Downton Abbey is the story of the trials and tribulations of the Crawley family, wealthy owners of a large English country estate in the early 20th century. The beloved costume romance drama TV series ran for 6 seasons with a few specials and developed a loyal and devoted global fan base.
While it created some noteworthy movie stars in Dan Stevens and Jessica Brown Findlay, who both made a break into film, the series stalwarts in Maggie Smith, Michelle Dockery and Hugh Bonneville have kept the home fires burning.
7/10 - The bottom line: Delightful
Testament to the show’s fantastic run, it has made the leap from the small screen to the big screen with some grace, pomp and pride in the shape of the Downton Abbey film thanks to creator, producer and writer, Julian Fellowes and director Michael Engler.
Faithful to the series in terms of tone and tempo, it picks up shortly after the events of the last series as Downton Abbey prepares for a royal visit.
Fellowes and Engler have managed to retain the essence of the TV series, translating it into a cinematic format, giving the cinematography more freedom of movement, adding more detail in terms of sets and expanding the ensemble to include new characters around the King’s impending visit.
Taking some of the trappings usually reserved for a sequel, they’ve made it bigger, expanded the cast and thrown more money at it. Somehow, the adaptation has managed to give each of the primary characters and stars a place in the sun, scattershot in the best possible meaning of the word.
While the cinematic treatment elevates the story from grand to grandiose, the bland peril and underdeveloped characters keep things lightweight albeit pleasant.
The King’s staff, the dedication to form and pageantry become a matter of keeping up appearances, making this a truly British affair. Throwing some spanners into the well-oiled Downton Abbey machine, possibly tipping the hat to Stephen King’s Overlook hotel boiler, several subplots surface that could turn to humiliation or tragedy.
As if operating with white butler gloves, the handling of these challenges is downplayed, subverting the depth of dramatic impact or aftershock. This keeps things lightweight and cheerful, echoing the mantra of “keep calm and carry on”, playing it safe for a somewhat refreshing change from Hollywood’s usual appetite.
By trying to pay every character their dues amid a stream of “insurgents”, the film has a soft focus, which once again keeps the conversation on the weather. These elements are in keeping with the TV series, relying on the ensemble’s familiarity with their characters, chemistry and history to create depth and layering.

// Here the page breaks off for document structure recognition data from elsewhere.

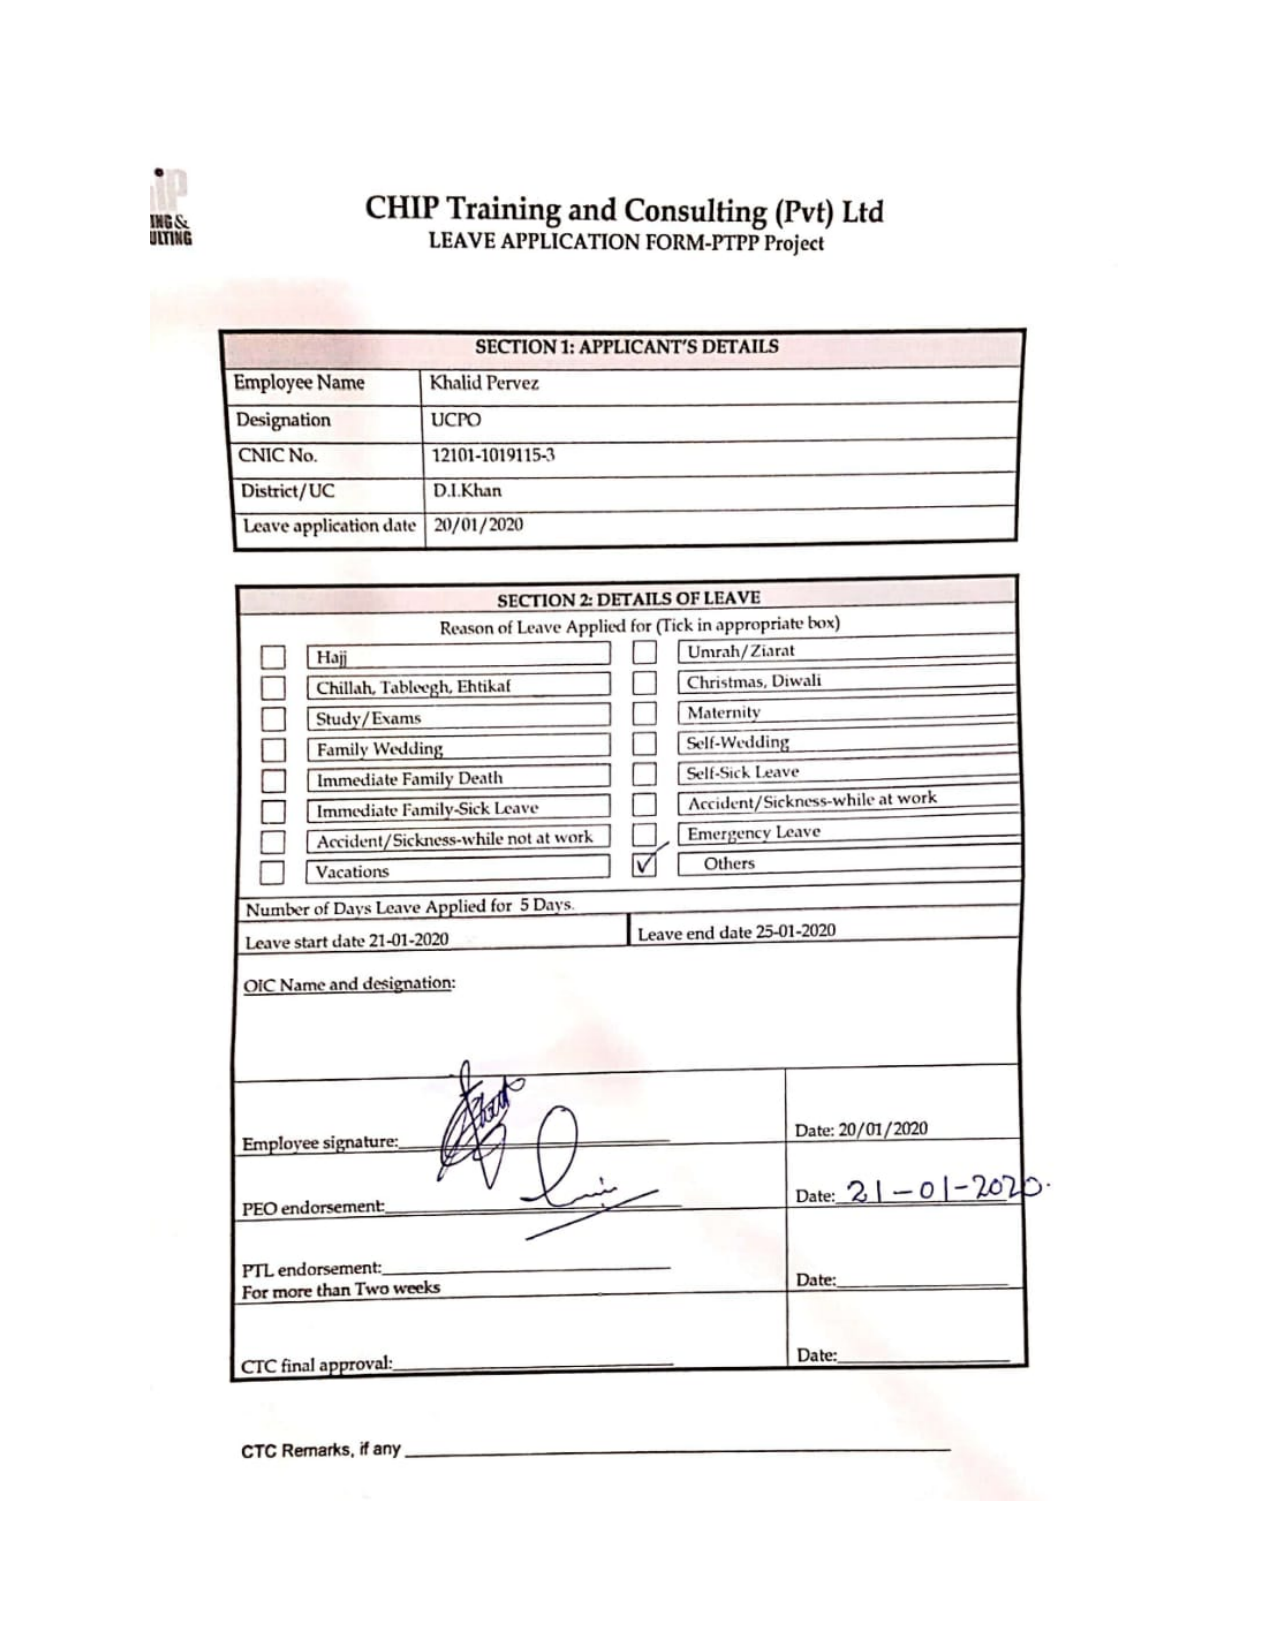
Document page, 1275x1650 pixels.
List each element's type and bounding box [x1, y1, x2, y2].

picture [150, 150, 1125, 1501]
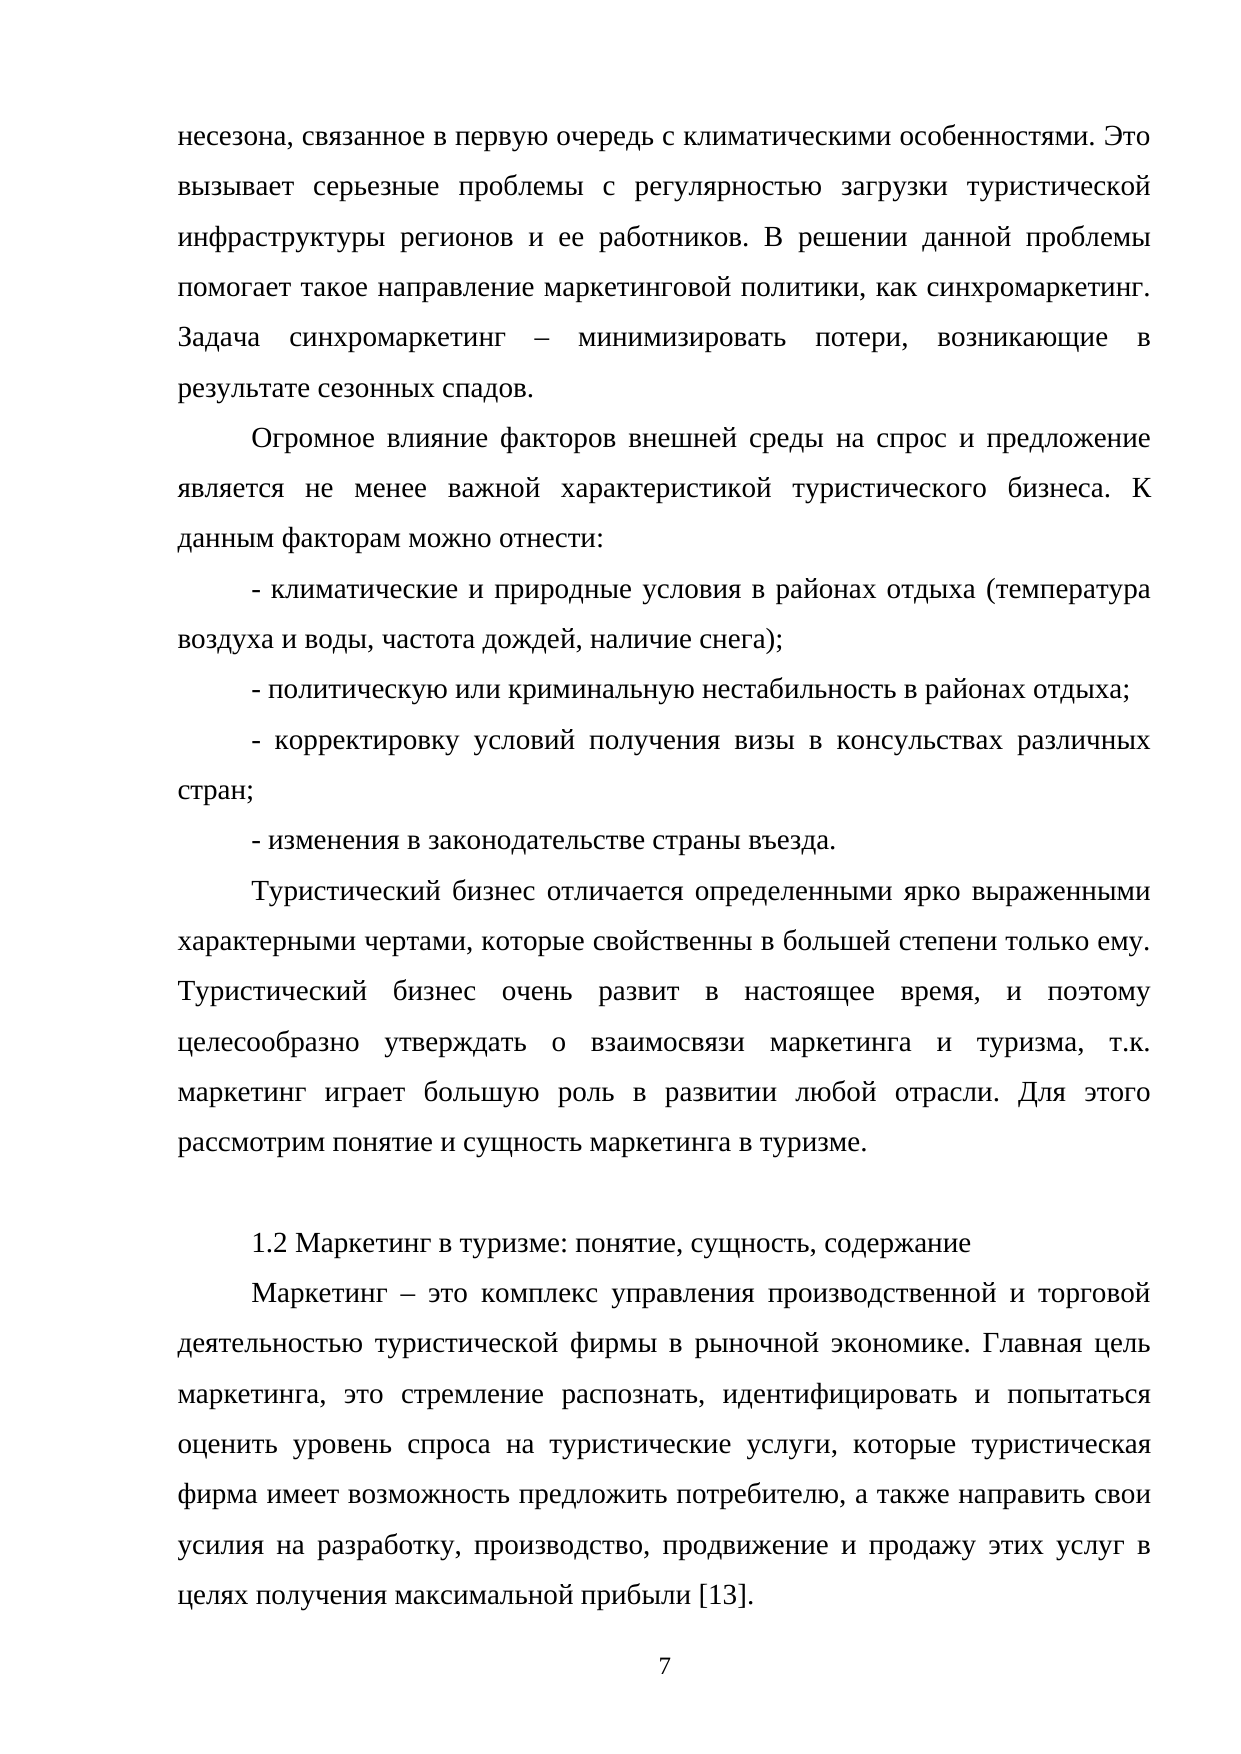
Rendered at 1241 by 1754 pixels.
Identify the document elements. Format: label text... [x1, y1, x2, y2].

text - политическую или криминальную нестабильность в районах отдыха; [177, 672, 1152, 705]
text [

While sumptuous, it knows its audience and sets out to please in a delightful way, cleverly punctuating proceedings with priceless expressions and witticisms. It’s amusing, entertaining and beautifully shot, making it a cut above when it comes to period piece romance drama, however, it’s somewhat restrained by its superficial handling and attempts to please everyone.
You can give Fellowes and Engler credit for managing to check all the boxes at the risk of coming across as a tad bland or glib. Fans of the TV series will be more generous with the much-anticipated event and return to Downton Abbey. Yet, it will serve as a solid introduction to Downton Abbey and a worthy standalone adaptation to the uninitiated with little doubt of a sequel.